*** Data extracts
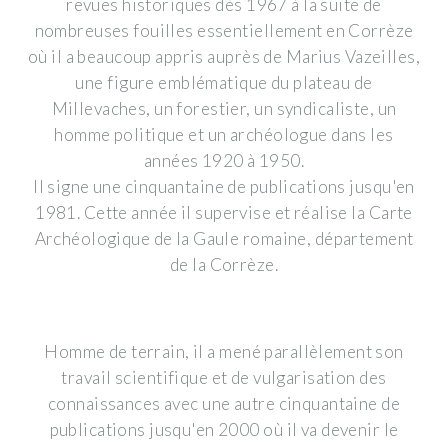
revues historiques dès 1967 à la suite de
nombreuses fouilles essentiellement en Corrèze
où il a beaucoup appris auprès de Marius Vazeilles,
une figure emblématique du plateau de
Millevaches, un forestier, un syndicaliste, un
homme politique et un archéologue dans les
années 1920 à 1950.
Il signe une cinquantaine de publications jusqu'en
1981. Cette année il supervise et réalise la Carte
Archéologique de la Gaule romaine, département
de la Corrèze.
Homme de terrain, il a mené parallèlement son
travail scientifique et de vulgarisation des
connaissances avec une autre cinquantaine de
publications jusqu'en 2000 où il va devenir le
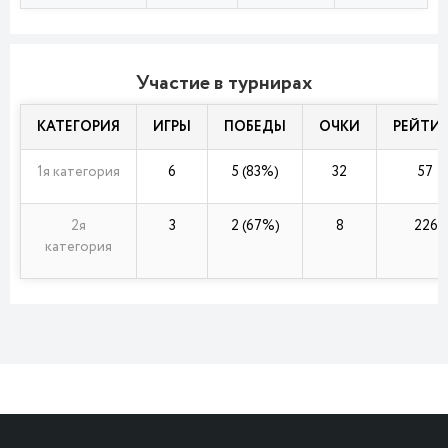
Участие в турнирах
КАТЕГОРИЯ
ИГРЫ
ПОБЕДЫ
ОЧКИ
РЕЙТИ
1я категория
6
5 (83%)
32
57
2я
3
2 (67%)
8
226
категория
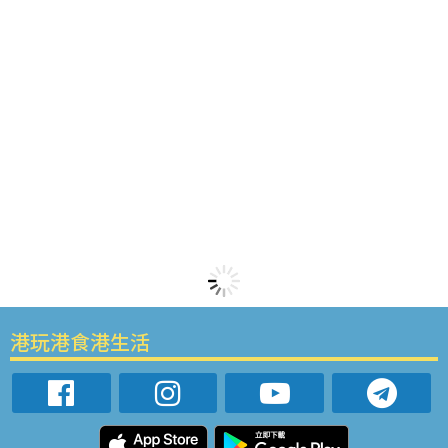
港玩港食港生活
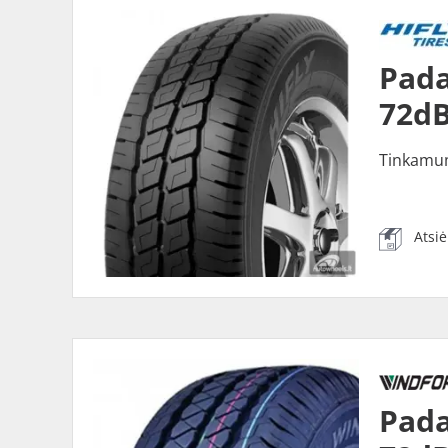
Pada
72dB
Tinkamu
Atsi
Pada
******
*** Data extracts
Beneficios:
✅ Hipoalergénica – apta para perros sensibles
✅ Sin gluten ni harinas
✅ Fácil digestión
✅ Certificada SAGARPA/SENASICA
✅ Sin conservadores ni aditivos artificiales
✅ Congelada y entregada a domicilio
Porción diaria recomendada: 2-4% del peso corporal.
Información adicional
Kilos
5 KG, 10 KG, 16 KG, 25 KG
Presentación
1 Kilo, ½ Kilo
******
*** Data extracts
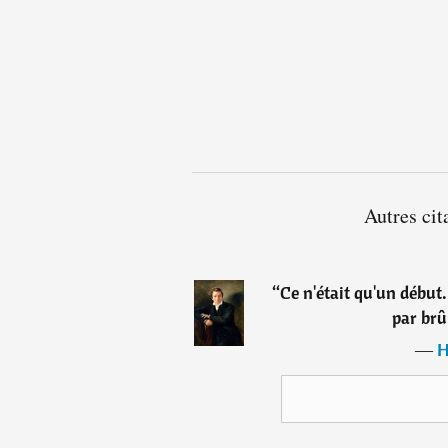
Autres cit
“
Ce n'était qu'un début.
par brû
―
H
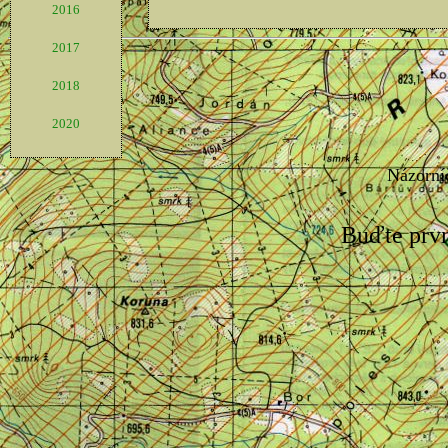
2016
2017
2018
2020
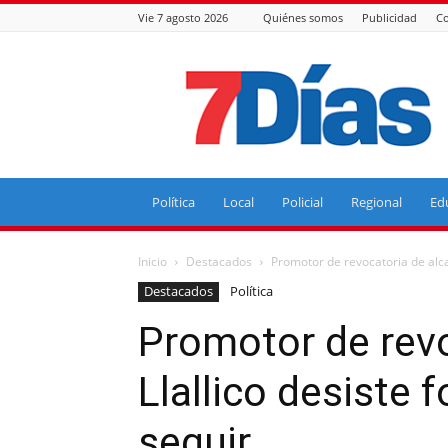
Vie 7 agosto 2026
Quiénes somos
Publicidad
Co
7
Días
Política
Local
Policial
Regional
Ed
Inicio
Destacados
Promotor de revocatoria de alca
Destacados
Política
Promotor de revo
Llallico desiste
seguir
******
• [What you should do]: Pull out all lines from the listing that contain the string "publications".

• [Exercise output]:
Il signe une cinquantaine de publications jusqu'en
publications jusqu'en 2000 où il va devenir le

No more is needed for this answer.